Instructions for the task
Only the lines below from the one with "part: (939, 332) -> (515, 265), moved" through the one with "part: (96, 138) -> (144, 166), size x1.67" are to be written out, exactly and without any images.

Extracted data

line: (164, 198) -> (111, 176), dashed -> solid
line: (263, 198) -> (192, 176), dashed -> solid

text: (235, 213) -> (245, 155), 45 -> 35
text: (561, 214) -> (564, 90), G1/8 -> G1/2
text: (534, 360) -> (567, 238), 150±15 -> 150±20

==

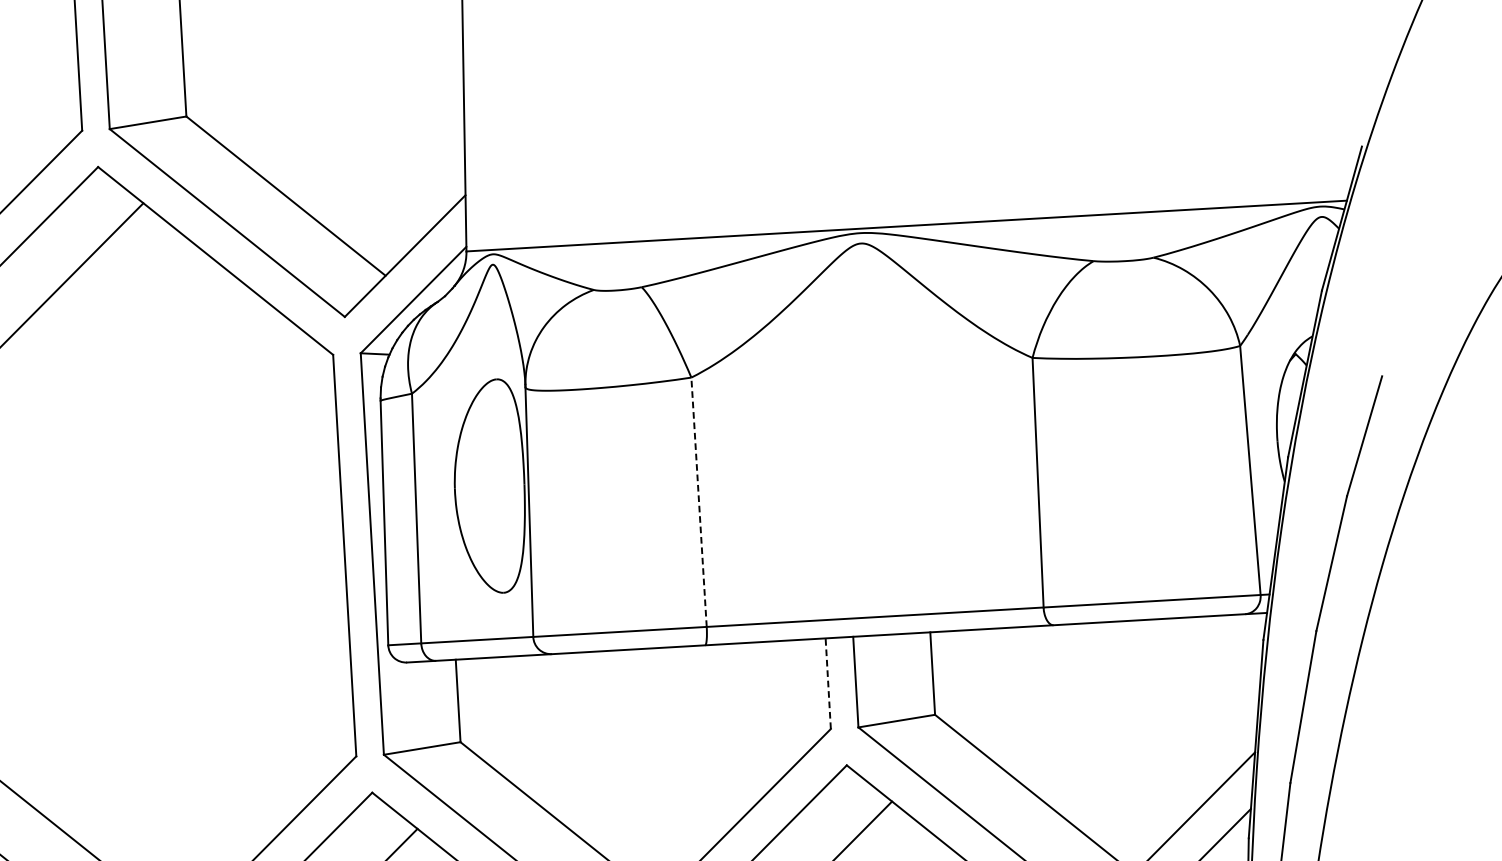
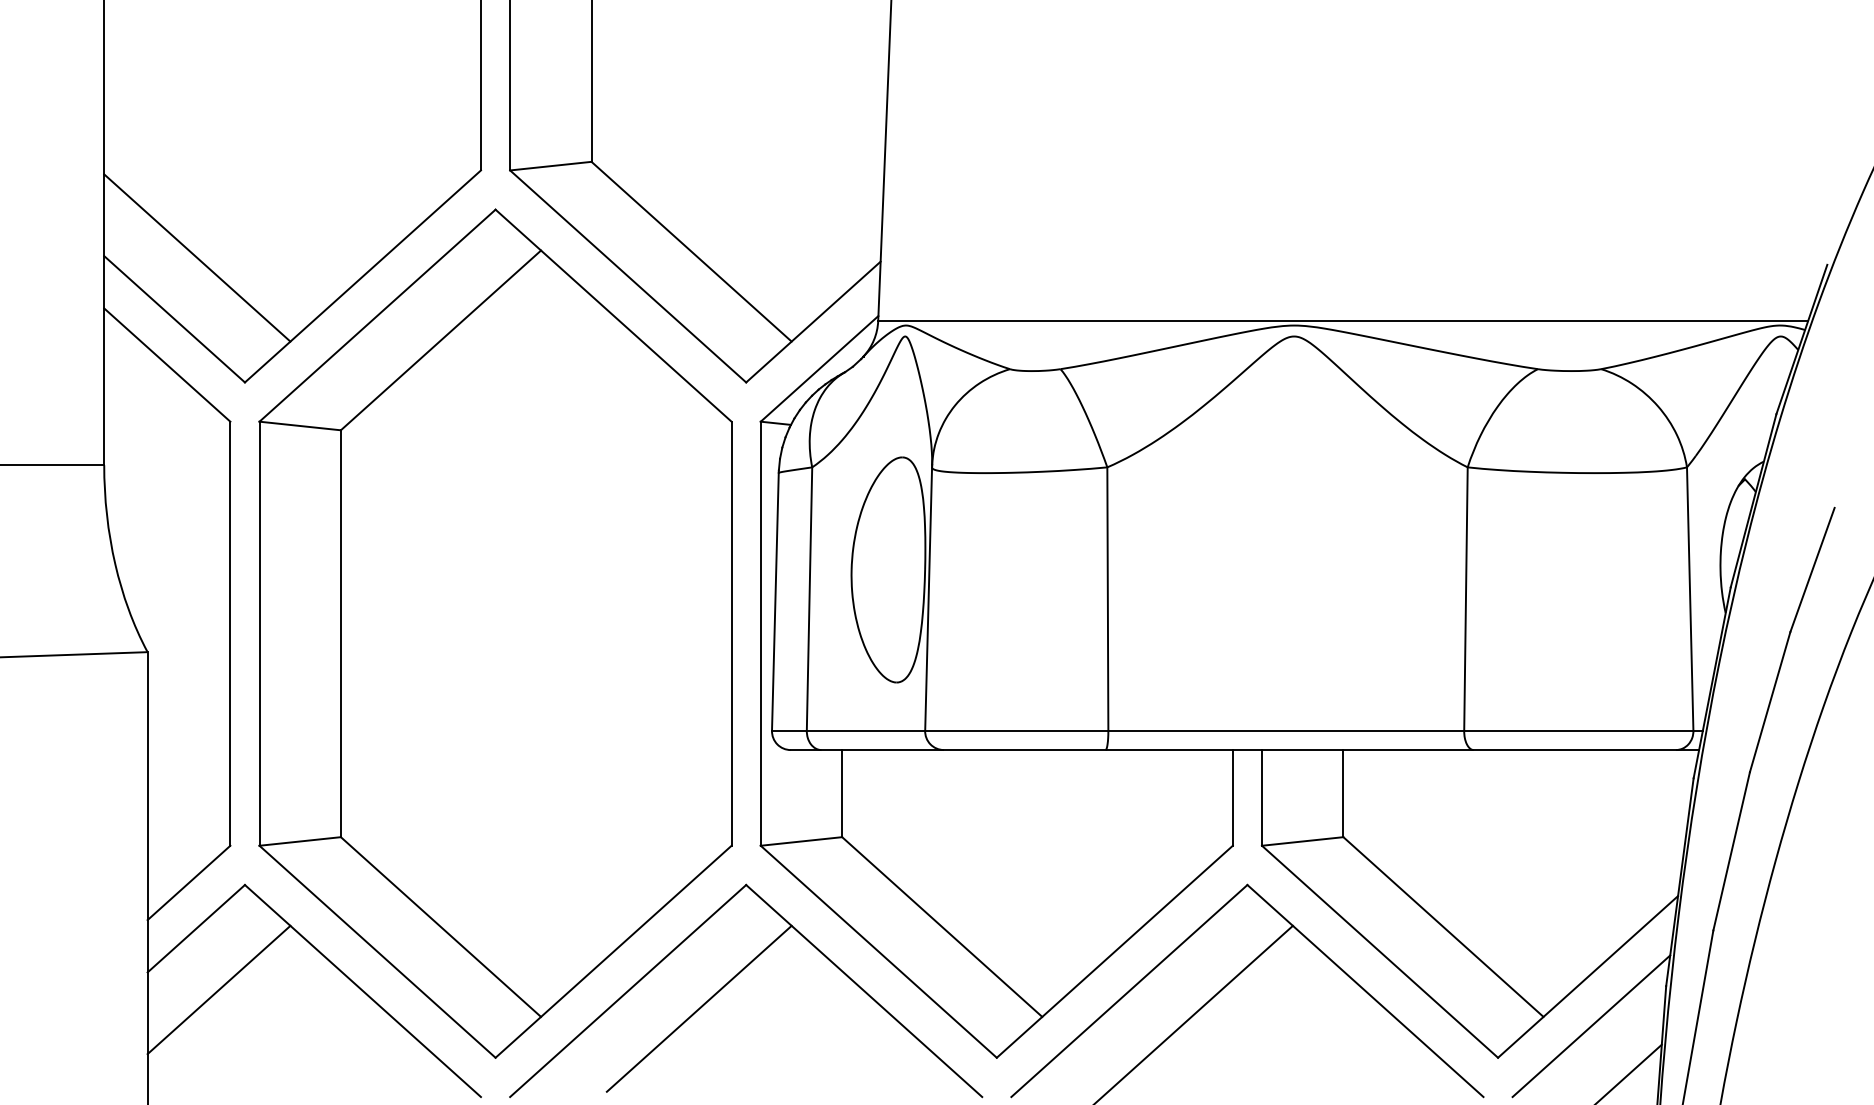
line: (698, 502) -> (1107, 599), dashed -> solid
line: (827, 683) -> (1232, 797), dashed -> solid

---

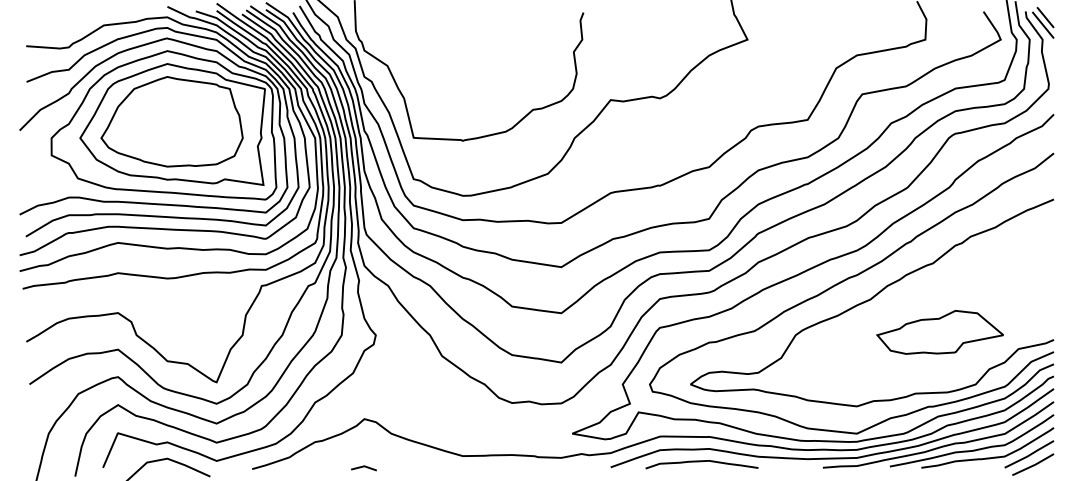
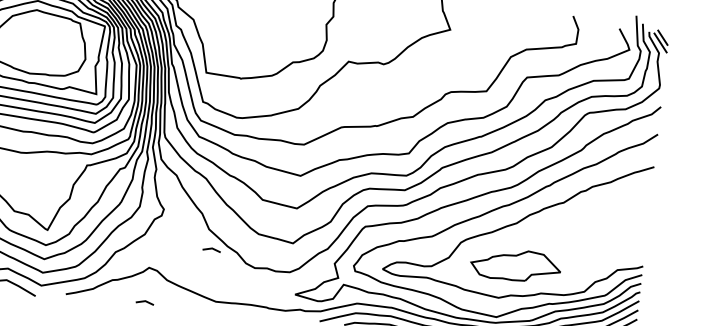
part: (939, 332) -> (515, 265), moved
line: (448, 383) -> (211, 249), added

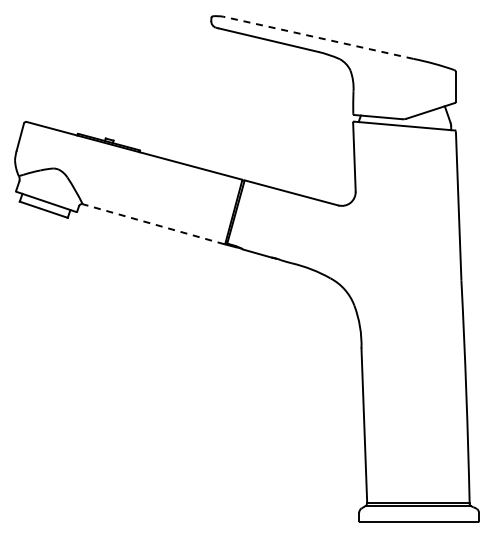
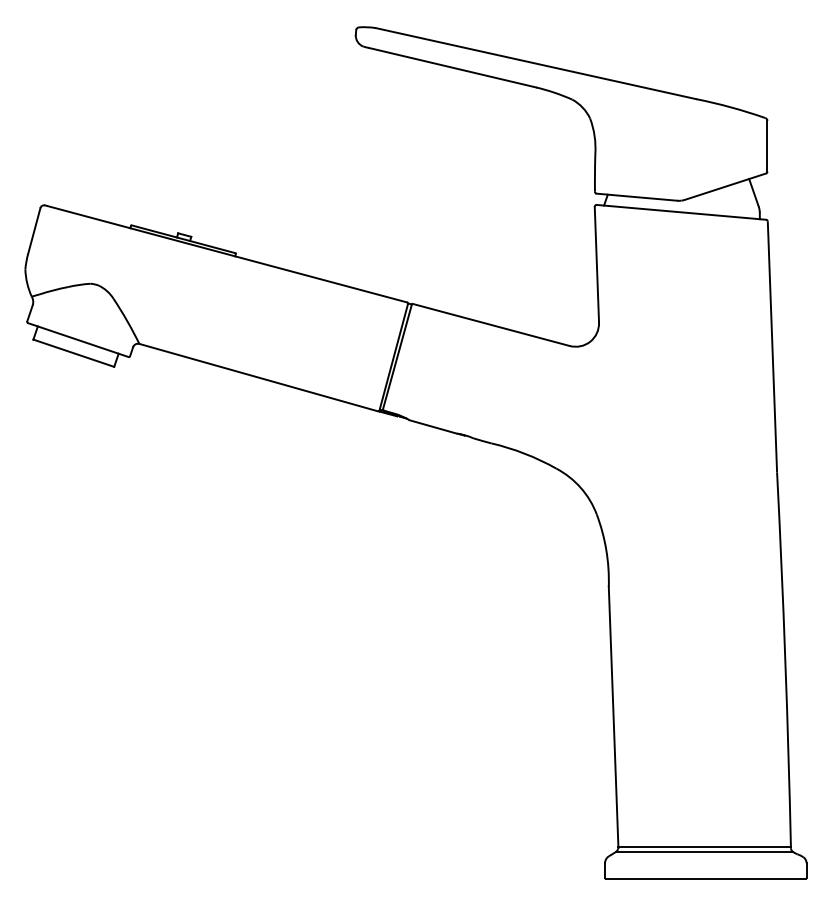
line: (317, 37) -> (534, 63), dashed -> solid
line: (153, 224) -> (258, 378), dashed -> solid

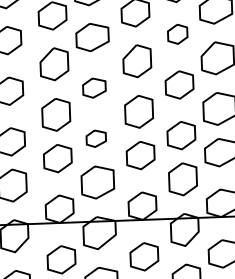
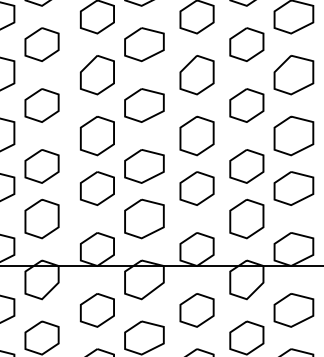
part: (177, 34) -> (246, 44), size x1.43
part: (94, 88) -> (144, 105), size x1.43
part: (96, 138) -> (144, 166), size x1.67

Task output
part: (939, 332) -> (515, 265), moved
line: (448, 383) -> (211, 249), added

line: (317, 37) -> (534, 63), dashed -> solid
line: (153, 224) -> (258, 378), dashed -> solid

part: (177, 34) -> (246, 44), size x1.43
part: (94, 88) -> (144, 105), size x1.43
part: (96, 138) -> (144, 166), size x1.67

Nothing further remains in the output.